* [Your objective]:
Begin at the line containing "Owned PV, Owned Batteries, Diesel Generator" and stop after the line containing "True or false: col_21". Format those lines of the material as a numbered list, omitting blank lines.

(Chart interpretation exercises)
________________

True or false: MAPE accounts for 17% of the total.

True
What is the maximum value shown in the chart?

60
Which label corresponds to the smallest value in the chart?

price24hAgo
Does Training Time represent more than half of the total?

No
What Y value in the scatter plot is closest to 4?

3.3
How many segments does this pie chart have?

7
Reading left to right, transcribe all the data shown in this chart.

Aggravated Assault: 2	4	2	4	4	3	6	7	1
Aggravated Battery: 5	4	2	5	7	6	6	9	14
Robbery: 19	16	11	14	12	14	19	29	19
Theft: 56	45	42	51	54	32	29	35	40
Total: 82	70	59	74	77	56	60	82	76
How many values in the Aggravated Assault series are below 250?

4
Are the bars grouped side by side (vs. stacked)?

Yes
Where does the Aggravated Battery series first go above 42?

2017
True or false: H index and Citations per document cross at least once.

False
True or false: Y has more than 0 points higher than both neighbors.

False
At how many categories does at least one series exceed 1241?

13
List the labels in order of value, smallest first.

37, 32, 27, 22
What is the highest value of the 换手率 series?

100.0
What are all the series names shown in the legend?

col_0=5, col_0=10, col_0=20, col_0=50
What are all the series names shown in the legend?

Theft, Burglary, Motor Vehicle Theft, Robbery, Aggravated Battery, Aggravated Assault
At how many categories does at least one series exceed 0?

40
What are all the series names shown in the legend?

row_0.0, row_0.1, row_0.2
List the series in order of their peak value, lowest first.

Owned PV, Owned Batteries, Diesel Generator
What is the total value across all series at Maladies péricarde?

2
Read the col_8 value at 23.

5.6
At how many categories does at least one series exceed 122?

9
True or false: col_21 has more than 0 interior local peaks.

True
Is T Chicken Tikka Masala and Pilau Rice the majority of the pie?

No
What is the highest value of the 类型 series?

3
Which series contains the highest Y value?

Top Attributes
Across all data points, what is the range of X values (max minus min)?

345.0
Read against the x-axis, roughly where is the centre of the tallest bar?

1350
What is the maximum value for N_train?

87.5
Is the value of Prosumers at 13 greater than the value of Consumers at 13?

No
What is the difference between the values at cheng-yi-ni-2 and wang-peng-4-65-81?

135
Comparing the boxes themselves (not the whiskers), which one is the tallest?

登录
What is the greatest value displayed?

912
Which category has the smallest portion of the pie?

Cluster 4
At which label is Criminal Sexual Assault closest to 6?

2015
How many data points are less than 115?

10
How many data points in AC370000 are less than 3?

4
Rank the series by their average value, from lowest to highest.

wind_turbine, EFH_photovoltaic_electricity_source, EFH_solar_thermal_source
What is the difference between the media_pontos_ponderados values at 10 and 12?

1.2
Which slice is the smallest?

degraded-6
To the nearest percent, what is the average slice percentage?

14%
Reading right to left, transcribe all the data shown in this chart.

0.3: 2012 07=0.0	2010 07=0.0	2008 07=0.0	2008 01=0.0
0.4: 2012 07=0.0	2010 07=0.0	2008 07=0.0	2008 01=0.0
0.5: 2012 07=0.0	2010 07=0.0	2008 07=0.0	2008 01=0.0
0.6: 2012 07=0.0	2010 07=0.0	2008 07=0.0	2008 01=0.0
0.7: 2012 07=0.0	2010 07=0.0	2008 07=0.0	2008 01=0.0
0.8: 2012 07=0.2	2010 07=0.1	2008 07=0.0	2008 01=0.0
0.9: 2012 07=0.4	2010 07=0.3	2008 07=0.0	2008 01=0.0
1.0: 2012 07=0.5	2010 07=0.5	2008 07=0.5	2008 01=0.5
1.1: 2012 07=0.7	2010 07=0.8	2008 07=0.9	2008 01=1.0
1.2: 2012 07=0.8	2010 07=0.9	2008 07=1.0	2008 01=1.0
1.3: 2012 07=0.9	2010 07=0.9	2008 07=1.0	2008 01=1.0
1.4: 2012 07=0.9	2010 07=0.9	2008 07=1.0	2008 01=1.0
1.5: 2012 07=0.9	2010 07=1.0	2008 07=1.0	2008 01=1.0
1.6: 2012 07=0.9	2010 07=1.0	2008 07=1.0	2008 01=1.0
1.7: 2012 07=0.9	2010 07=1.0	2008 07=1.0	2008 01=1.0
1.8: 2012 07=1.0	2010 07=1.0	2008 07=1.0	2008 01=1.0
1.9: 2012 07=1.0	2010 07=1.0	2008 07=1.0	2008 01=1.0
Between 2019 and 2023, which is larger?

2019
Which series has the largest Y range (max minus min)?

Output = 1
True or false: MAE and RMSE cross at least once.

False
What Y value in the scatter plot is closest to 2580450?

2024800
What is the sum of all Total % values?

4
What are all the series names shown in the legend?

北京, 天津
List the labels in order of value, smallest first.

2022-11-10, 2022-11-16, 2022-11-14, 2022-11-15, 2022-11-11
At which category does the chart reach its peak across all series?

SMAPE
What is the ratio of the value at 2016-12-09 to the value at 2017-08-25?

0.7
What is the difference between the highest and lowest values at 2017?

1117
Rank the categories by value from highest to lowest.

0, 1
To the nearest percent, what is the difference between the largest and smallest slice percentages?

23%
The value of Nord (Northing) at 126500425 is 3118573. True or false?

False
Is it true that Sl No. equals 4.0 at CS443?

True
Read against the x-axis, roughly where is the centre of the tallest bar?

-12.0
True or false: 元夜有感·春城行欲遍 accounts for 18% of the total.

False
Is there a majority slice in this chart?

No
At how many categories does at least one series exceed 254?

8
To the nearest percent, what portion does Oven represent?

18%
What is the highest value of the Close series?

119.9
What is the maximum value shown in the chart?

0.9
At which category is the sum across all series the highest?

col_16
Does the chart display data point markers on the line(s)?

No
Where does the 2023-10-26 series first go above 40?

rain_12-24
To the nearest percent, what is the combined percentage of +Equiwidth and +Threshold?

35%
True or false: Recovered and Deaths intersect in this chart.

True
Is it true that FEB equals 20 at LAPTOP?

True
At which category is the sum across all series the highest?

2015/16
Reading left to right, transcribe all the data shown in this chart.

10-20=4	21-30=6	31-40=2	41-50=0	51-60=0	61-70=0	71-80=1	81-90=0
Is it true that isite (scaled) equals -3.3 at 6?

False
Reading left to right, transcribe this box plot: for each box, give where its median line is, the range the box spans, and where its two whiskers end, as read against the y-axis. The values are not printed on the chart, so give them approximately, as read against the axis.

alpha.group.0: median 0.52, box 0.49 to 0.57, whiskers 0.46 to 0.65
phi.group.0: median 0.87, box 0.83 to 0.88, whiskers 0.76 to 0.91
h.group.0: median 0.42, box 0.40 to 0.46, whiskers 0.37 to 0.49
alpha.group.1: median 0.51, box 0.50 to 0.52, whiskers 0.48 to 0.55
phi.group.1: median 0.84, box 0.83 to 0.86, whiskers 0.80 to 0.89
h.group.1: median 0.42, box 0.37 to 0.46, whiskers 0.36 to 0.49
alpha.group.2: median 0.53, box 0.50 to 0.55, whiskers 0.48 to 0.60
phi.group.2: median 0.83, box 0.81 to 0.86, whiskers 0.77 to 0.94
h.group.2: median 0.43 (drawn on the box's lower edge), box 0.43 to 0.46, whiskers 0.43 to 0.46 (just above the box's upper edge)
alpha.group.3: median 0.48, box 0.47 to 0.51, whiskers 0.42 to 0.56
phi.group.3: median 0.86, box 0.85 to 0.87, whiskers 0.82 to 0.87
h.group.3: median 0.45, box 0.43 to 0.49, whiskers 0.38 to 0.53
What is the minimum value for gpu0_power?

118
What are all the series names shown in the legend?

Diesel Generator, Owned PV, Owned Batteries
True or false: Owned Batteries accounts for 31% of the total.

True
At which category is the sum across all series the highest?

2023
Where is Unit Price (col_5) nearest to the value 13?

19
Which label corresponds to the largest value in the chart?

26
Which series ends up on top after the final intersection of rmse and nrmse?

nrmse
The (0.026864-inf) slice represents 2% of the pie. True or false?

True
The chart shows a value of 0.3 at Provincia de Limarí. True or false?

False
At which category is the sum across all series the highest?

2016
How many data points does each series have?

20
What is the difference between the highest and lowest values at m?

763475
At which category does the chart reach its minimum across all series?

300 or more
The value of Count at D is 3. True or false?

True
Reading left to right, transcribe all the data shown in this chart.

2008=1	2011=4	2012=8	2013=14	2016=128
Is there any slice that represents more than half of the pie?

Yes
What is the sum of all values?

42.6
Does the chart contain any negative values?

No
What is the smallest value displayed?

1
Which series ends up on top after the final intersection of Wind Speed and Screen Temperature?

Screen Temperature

________________

* [Exercise result]:
1. Owned PV, Owned Batteries, Diesel Generator
2. What is the total value across all series at Maladies péricarde?
3. 2
4. Read the col_8 value at 23.
5. 5.6
6. At how many categories does at least one series exceed 122?
7. 9
8. True or false: col_21 has more than 0 interior local peaks.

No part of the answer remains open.